What to work on:
Every line of the listing should be retyped exactly, but none of the pictures should be.

Data to use:
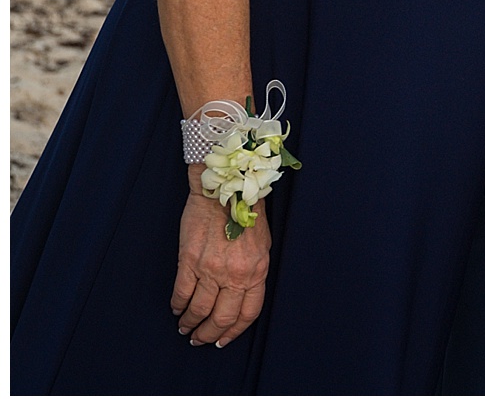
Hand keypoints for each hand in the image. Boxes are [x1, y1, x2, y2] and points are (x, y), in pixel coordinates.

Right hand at [170, 172, 270, 347]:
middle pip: (222, 317)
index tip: (224, 340)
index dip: (234, 331)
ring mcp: (211, 269)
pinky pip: (182, 293)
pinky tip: (176, 310)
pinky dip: (178, 306)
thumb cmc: (246, 216)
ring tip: (185, 328)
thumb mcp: (262, 247)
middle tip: (200, 339)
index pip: (248, 313)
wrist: (225, 191)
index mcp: (256, 271)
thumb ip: (252, 273)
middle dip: (210, 334)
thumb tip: (241, 295)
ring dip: (190, 323)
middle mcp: (235, 274)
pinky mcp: (189, 261)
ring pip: (199, 309)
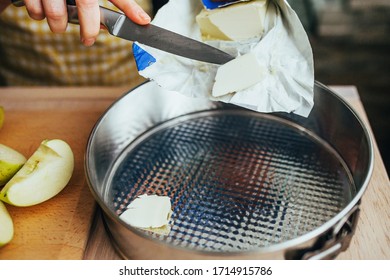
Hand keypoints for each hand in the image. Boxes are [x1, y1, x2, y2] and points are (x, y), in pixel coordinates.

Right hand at [2, 0, 150, 45]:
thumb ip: (101, 3)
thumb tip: (119, 22)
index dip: (129, 7)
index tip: (143, 21)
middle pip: (86, 7)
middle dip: (89, 29)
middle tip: (89, 39)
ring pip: (58, 15)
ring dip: (58, 25)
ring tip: (58, 20)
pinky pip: (35, 12)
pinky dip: (37, 15)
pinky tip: (40, 7)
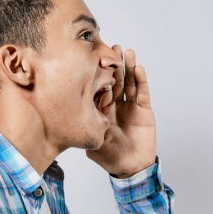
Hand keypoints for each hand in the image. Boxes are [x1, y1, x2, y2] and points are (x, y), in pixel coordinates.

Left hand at [87, 46, 156, 177]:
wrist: (130, 167)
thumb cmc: (110, 157)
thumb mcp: (91, 140)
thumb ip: (84, 127)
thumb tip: (68, 116)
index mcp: (103, 109)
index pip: (101, 87)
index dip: (99, 73)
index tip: (95, 57)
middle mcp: (116, 105)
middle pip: (116, 80)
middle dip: (115, 64)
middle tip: (113, 46)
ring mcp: (130, 107)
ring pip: (130, 83)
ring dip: (129, 67)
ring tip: (127, 52)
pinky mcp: (144, 111)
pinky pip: (143, 94)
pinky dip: (141, 81)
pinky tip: (139, 68)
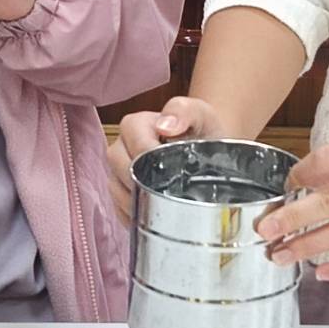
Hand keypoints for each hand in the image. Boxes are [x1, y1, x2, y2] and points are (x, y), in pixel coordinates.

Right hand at [108, 97, 230, 221]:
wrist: (211, 153)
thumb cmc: (203, 131)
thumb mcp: (201, 114)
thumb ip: (183, 111)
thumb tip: (164, 125)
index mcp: (135, 125)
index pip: (132, 143)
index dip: (149, 158)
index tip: (170, 171)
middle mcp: (122, 148)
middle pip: (119, 168)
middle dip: (143, 182)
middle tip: (170, 192)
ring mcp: (119, 174)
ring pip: (117, 192)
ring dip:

Response:
Hand keypoints for each hand in the image. Boxes are [x1, y1, x2, y2] and points are (x, y), in pixel coordinates.

Right hand at [170, 172, 270, 347]:
middle pip: (222, 317)
index tip: (224, 340)
index dip: (234, 331)
ring mcp: (211, 269)
pinky pip: (182, 293)
pinky tip: (176, 310)
pinky dip: (178, 306)
thumb cmc: (246, 216)
ring tip: (185, 328)
thumb mcp: (262, 247)
middle tip: (200, 339)
index pip: (248, 313)
wrist: (225, 191)
index mcp: (256, 271)
thumb ip: (252, 273)
middle dip: (210, 334)
thumb tip: (241, 295)
ring dip: (190, 323)
middle mcp: (235, 274)
pinky mcp: (189, 261)
ring pip: (199, 309)
Hand keypoints for each hand in the image. Boxes are [x1, y1, x2, y2] and points are (x, y), in pixel coordinates.

Right hand at [2, 0, 150, 45]:
thumb ip: (101, 3)
thumb tip: (119, 22)
index dip: (129, 7)
index tip: (143, 21)
middle pip: (86, 7)
middle dip: (89, 29)
middle tip: (89, 39)
ring pip: (58, 15)
ring dip: (58, 25)
ring tip: (58, 20)
pinky pip: (35, 12)
pinky dip: (37, 15)
pinky tip: (40, 7)
Hand keypoints for each hand in the image. Boxes are [x1, y1, x2, y2] and points are (x, y), in pixel coordinates.

Left hand at [87, 46, 156, 177]:
wrist: (130, 167)
thumb cmc: (110, 157)
thumb mcp: (91, 140)
thumb ip: (84, 127)
thumb tip: (68, 116)
index mcp: (103, 109)
index pip: (101, 87)
index dip: (99, 73)
index tip: (95, 57)
middle mcp: (116, 105)
middle pip: (116, 80)
middle dip: (115, 64)
middle tip: (113, 46)
ring mcp: (130, 107)
ring pip: (130, 83)
ring dip: (129, 67)
ring tip: (127, 52)
pinky mcp: (144, 111)
pinky pip: (143, 94)
pinky dip: (141, 81)
pinky tip: (139, 68)
Hand keypoints for each hand in the image. Boxes are [x1, y1, x2, y2] and points are (x, y), in pixel coordinates.

Right hand at [108, 97, 230, 221]:
wrist: (211, 153)
thumb cmc: (203, 131)
thumb mcp: (201, 114)
thumb ip: (183, 111)
thumb tip: (164, 125)
index mcp: (135, 125)
index pip: (132, 143)
index dip: (149, 158)
index tip: (170, 171)
middle mcp: (122, 148)
middle pip: (119, 168)
middle dip: (143, 182)
middle tip: (170, 192)
ring mcp: (119, 174)
ring pip: (117, 192)
ring dip:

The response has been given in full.